-- START --

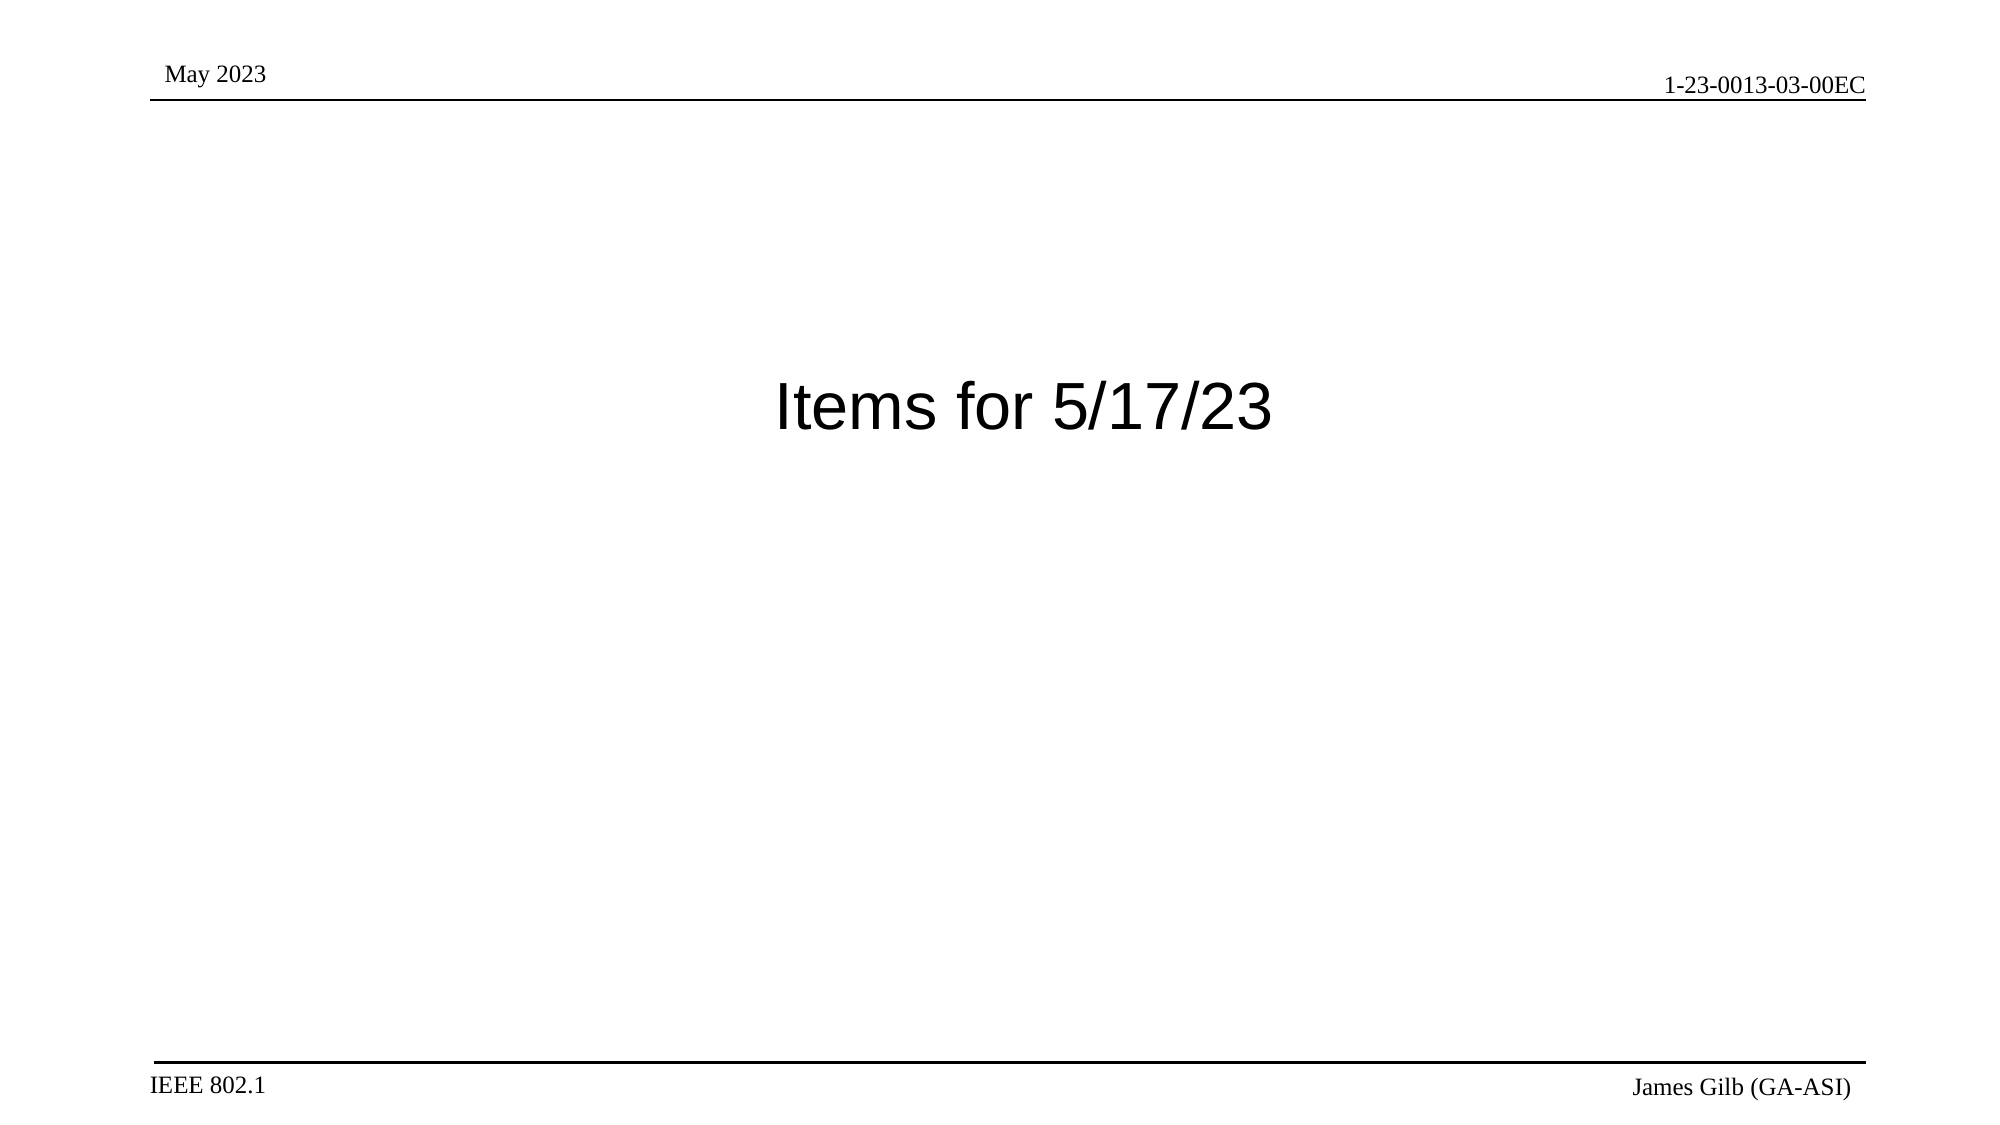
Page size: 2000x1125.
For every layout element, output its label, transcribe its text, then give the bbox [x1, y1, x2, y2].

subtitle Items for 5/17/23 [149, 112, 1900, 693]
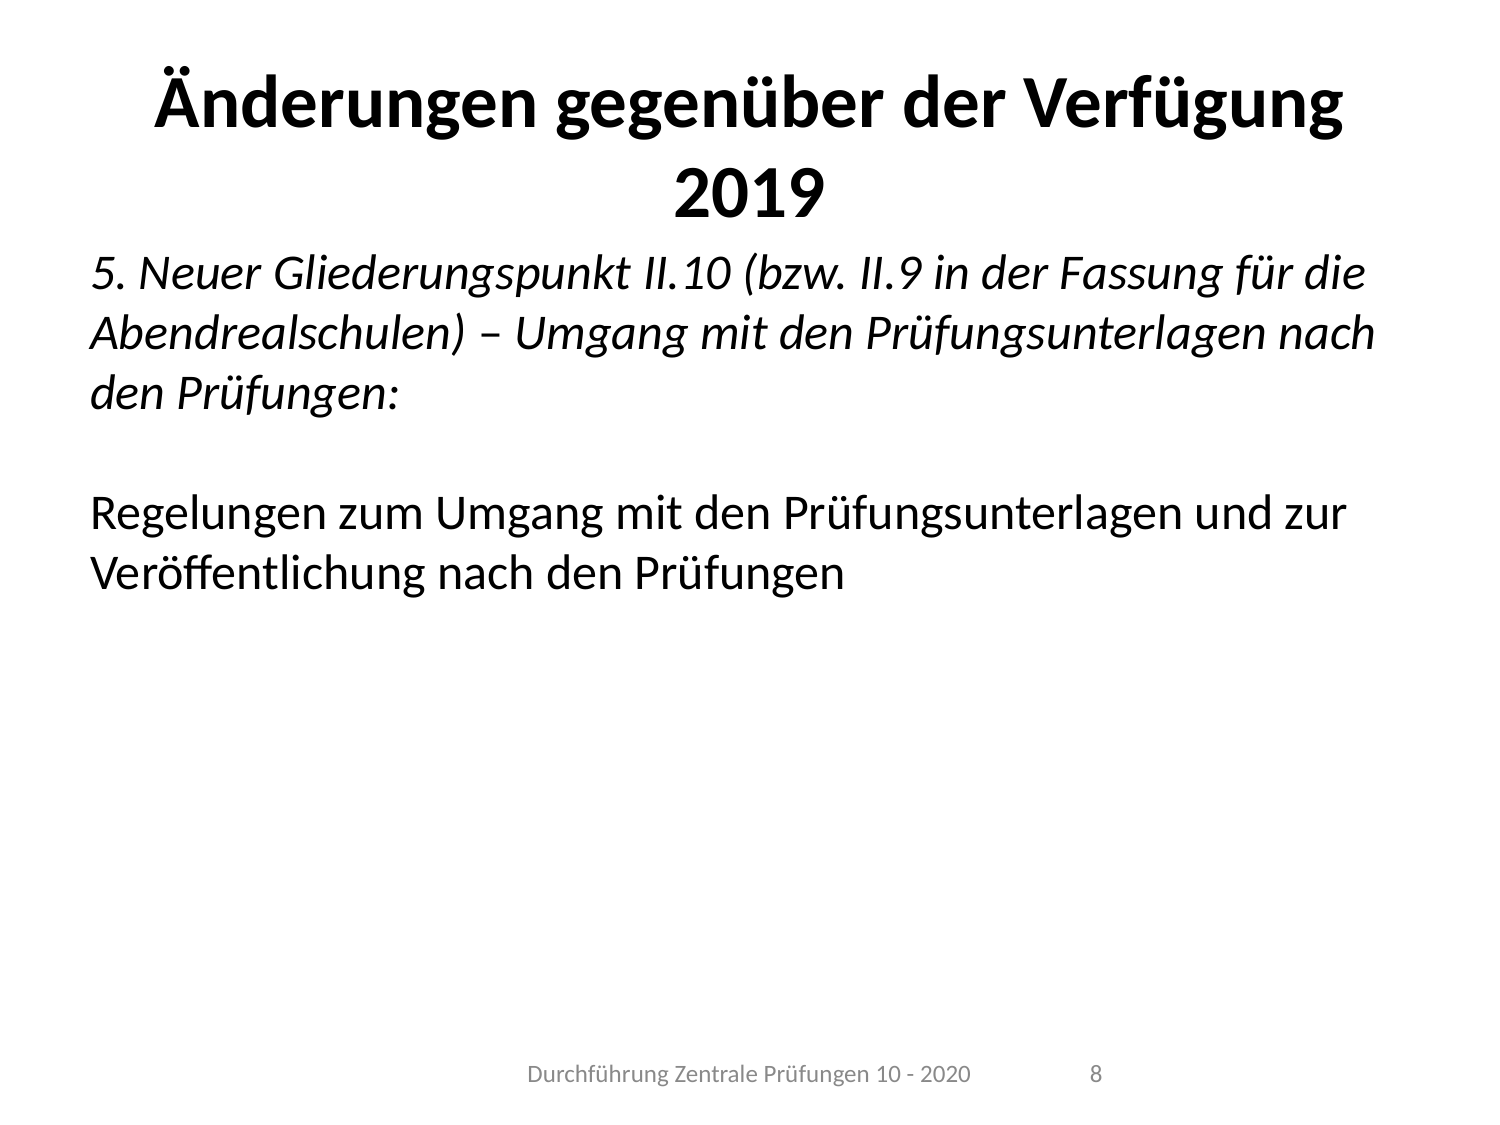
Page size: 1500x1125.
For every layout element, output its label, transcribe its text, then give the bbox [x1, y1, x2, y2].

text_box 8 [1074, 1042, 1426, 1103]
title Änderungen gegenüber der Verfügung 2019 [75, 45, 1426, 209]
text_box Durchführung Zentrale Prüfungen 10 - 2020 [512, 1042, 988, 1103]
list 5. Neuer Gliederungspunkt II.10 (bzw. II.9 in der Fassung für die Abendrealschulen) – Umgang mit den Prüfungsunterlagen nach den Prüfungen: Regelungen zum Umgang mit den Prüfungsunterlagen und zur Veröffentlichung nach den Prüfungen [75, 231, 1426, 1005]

-- END --

■ Problem description:
Copy the material word for word from its beginning through the line containing "subtitle Items for", including that line, and leave out the pictures.

■ Solution below:
Page size: 2000x1125.
For every layout element, output its label, transcribe its text, then give the bbox [x1, y1, x2, y2].

subtitle Items for 5/17/23 [149, 112, 1900, 693]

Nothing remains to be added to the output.